Investors don't yet know what to expect in 2023. The market may slowly stroll along the path to recovery. Or it could race ahead, with stock prices soaring. In either case, it's a good idea to add some dividend stocks to your portfolio. They'll offer you guaranteed income no matter what the market does.

But which players to choose? If you want to benefit from passive income and potential growth, I've got two stocks in mind. They both are Dividend Kings. That means they've increased their dividend for at least the past 50 years. This shows a commitment to rewarding shareholders. The stocks I'm talking about also have reached a turning point that could lead to earnings growth down the road. So, let's check out these top dividend stocks to own in 2023.

1. Johnson & Johnson

Johnson & Johnson (JNJ -2.04%) will pay you $4.52 a share annually just for being a shareholder. That means if you own 100 shares, the pharmaceutical giant will offer you $452. Pretty good deal, right? This is at a dividend yield of 2.67%. That's higher than the industry average of about 2.15%, according the NYU Stern School of Business.

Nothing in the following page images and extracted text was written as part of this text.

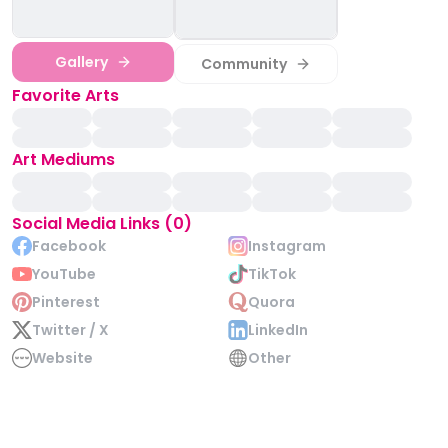
Gallery
Community
Favorite Arts
Art Mediums
Social Media Links (0)
Facebook
Instagram
YouTube
TikTok
Pinterest
Quora
Twitter / X
LinkedIn
Website
Other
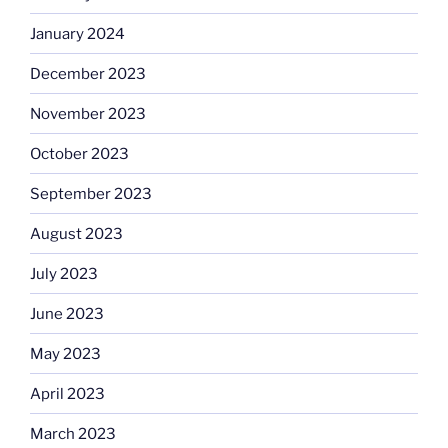
January 2024
December 2023
November 2023
October 2023
September 2023
August 2023
July 2023
June 2023
May 2023
April 2023
March 2023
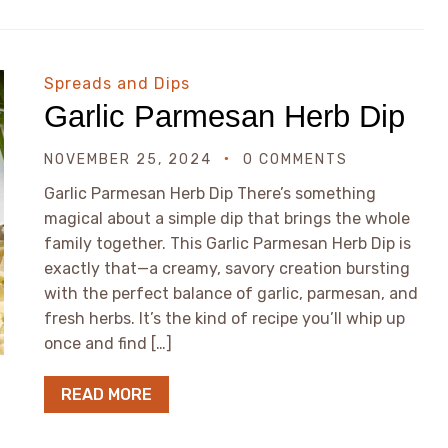
Spreads and Dips
Garlic Parmesan Herb Dip
NOVEMBER 25, 2024
0 COMMENTS
Garlic Parmesan Herb Dip There’s something
magical about a simple dip that brings the whole
family together. This Garlic Parmesan Herb Dip is
exactly that—a creamy, savory creation bursting
with the perfect balance of garlic, parmesan, and
fresh herbs. It’s the kind of recipe you’ll whip up
once and find […]
READ MORE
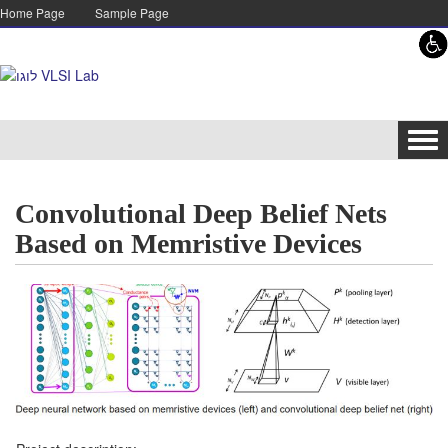
Skip to content
Skip to navigation
Home Page
Sample Page
Tog
navi
Convolutional Deep Belief Nets
Based on Memristive Devices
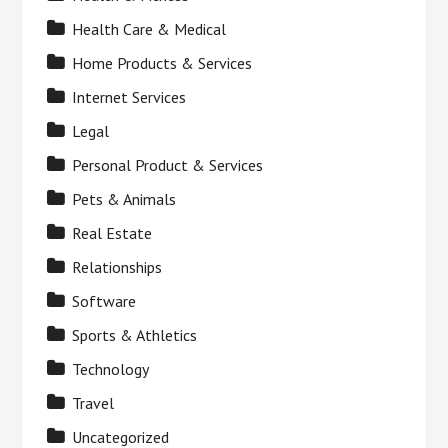
Health Care & Medical
Home Products & Services
Internet Services
Legal
Personal Product & Services
Pets & Animals
Real Estate
Relationships
Software
Sports & Athletics
Technology
Travel
Uncategorized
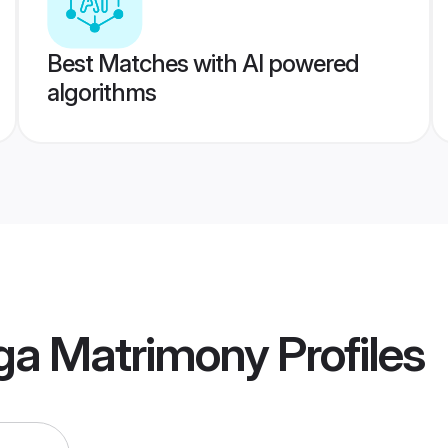
Best Matches with AI powered
algorithms
ga Matrimony
Profiles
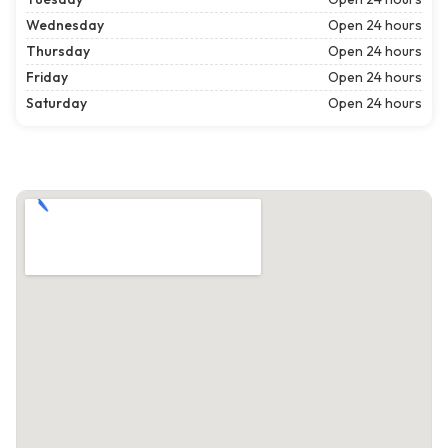
Wednesday
Open 24 hours
Thursday
Open 24 hours
Friday
Open 24 hours
Saturday
Open 24 hours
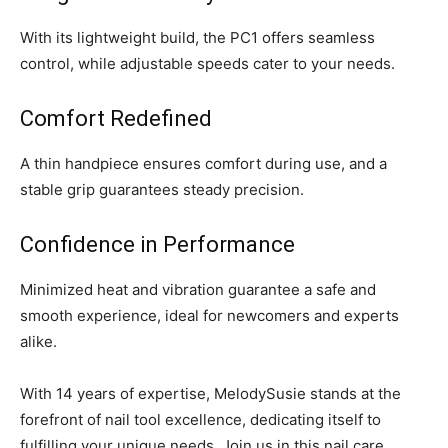
With its lightweight build, the PC1 offers seamless
control, while adjustable speeds cater to your needs.
Comfort Redefined
A thin handpiece ensures comfort during use, and a
stable grip guarantees steady precision.
Confidence in Performance
Minimized heat and vibration guarantee a safe and
smooth experience, ideal for newcomers and experts
alike.
With 14 years of expertise, MelodySusie stands at the
forefront of nail tool excellence, dedicating itself to
fulfilling your unique needs. Join us in this nail care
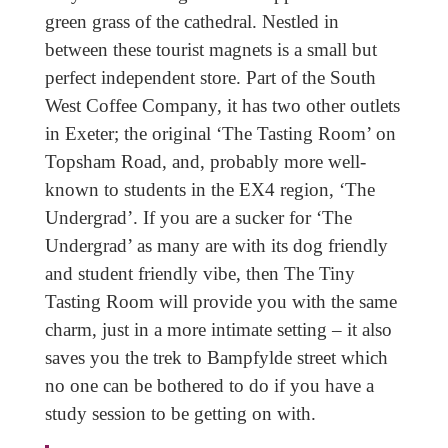
green grass of the cathedral. Nestled in
between these tourist magnets is a small but
perfect independent store. Part of the South
West Coffee Company, it has two other outlets
in Exeter; the original ‘The Tasting Room’ on
Topsham Road, and, probably more well-
known to students in the EX4 region, ‘The
Undergrad’. If you are a sucker for ‘The
Undergrad’ as many are with its dog friendly
and student friendly vibe, then The Tiny
Tasting Room will provide you with the same
charm, just in a more intimate setting – it also
saves you the trek to Bampfylde street which
no one can be bothered to do if you have a
study session to be getting on with.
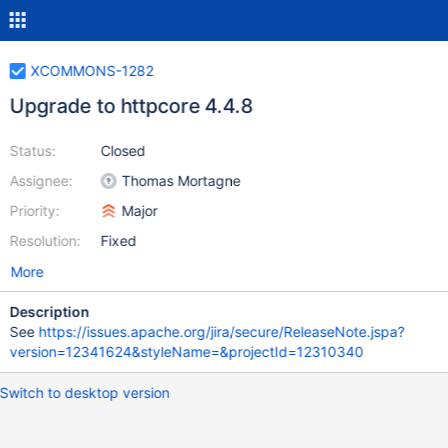
XCOMMONS-1282
Upgrade to httpcore 4.4.8
Status:
Closed
Assignee:
Thomas Mortagne
Priority:
Major
Resolution:
Fixed
More
Description
See
https://issues.apache.org/jira/secure/ReleaseNote.jspa?
version=12341624&styleName=&projectId=12310340
Switch to desktop version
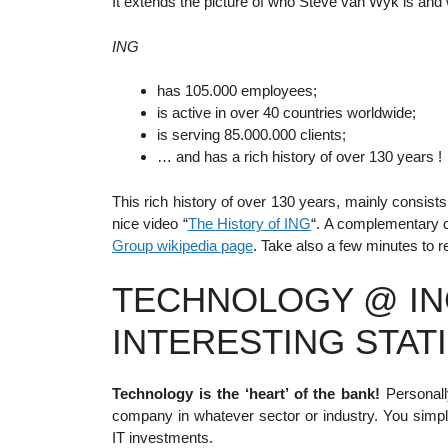
It extends the picture of who Steve van Wyk is and
ING
has 105.000 employees;
is active in over 40 countries worldwide;
is serving 85.000.000 clients;
… and has a rich history of over 130 years !
This rich history of over 130 years, mainly consis
nice video “
The History of ING
“. A complementary o
Group wikipedia page
. Take also a few minutes to 
TECHNOLOGY @ IN
INTERESTING STATI
Technology is the ‘heart’ of the bank!
Personally
company in whatever sector or industry. You simp
IT investments.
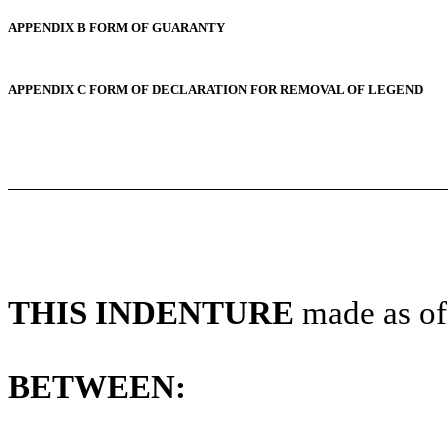
APPENDIX B FORM OF GUARANTY
APPENDIX C FORM OF DECLARATION FOR REMOVAL OF LEGEND
THIS INDENTURE
made as of
BETWEEN:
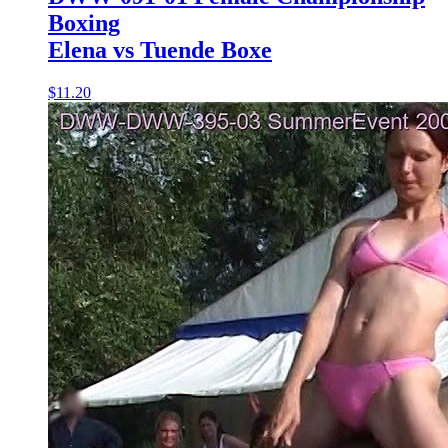
Boxing
Elena vs Tuende Boxe
$11.20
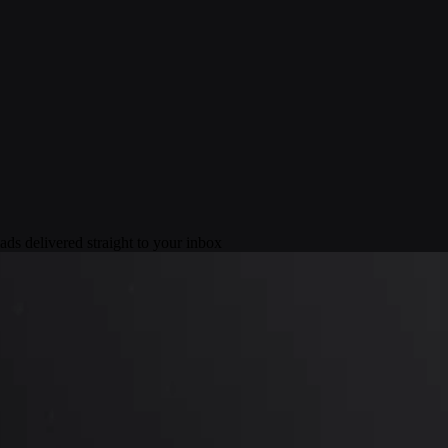
ds delivered straight to your inbox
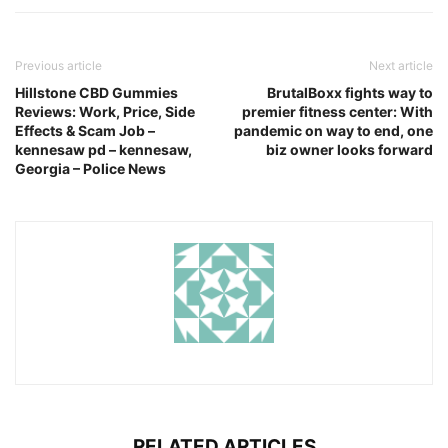
Previous article
Next article
Hillstone CBD Gummies
BrutalBoxx fights way to
Reviews: Work, Price, Side
premier fitness center: With
Effects & Scam Job –
pandemic on way to end, one
kennesaw pd – kennesaw,
biz owner looks forward
Georgia – Police News
RELATED ARTICLES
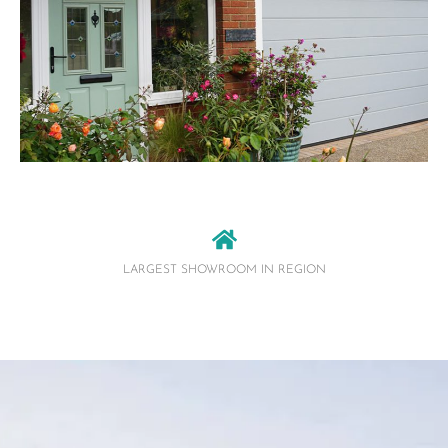
LARGEST SHOWROOM IN REGION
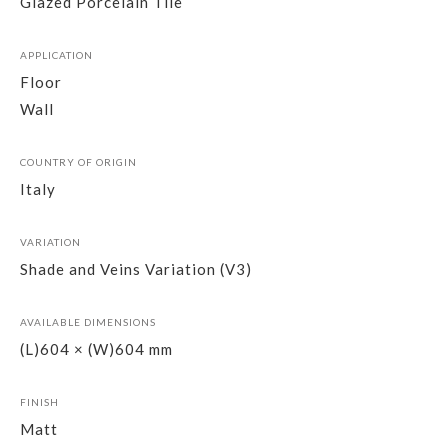
Glazed Porcelain Tile
APPLICATION
Floor
Wall
COUNTRY OF ORIGIN
Italy
VARIATION
Shade and Veins Variation (V3)
AVAILABLE DIMENSIONS
(L)604 × (W)604 mm
FINISH
Matt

And more growth may be on the horizon for J&J. That's because the company this year will spin off its slowest-growing unit into a separate company. Consumer health -- the business that sells brands like Tylenol and Neutrogena -- will become Kenvue.

Consumer health's revenue rose 3.9% on an adjusted operational basis last year. Adjusted operational removes items that make comparison difficult, like the impact of acquisitions, for example. The pharmaceutical business and the medtech unit posted growth of 6.8% and 6.1%, respectively. So, the upcoming spinoff should lead to a higher overall growth rate for J&J.

J&J aims to reach $60 billion in pharmaceutical sales by 2025. That implies 15% growth from today's level. The picture looks bright for medtech, too. That business has about 12 platforms that deliver more than $1 billion in annual sales. J&J's pipeline of more than 100 candidates and increasing investment in research and development add to growth potential, too.

The consumer health spinoff marks the start of a new phase of growth. And this move and the strength of J&J's other businesses could lift the shares in the near term and over time.

2. AbbVie

AbbVie (ABBV 0.74%) pays investors an annual dividend of $5.92, representing a yield of 4.02%. And the company's rising free cash flow over time indicates it has what it takes to continue increasing payments. 

ABBV Free Cash Flow Chart

ABBV Free Cash Flow data by YCharts

You can count on AbbVie for solid passive income and growth of that income over time. But you also can count on this pharmaceutical company for earnings growth. Like J&J, AbbVie's 2023 will be one of transition. Part of this may be seen as negative at first. AbbVie's biggest blockbuster, immunology drug Humira, is set to face competition.

At the same time, though, AbbVie's newer immunology drugs, Skyrizi and Rinvoq, are gaining ground. The company predicts that together the two will generate more than $17 billion in revenue in 2025. By 2027, AbbVie expects them to surpass Humira's peak annual revenue of more than $20 billion. AbbVie aims to win approval for Skyrizi and Rinvoq in all of Humira's indications. With eight approvals, combined, for the two drugs, it's well on the way.

And thanks to its broad portfolio of products, AbbVie is on track to become the No. 1 pharmaceutical company by prescription drug market share in 2026, according to Evaluate.

All of this means right now is the perfect moment to get in on AbbVie. You'll benefit from passive income right away -- and the new chapter in AbbVie's earnings story as it unfolds.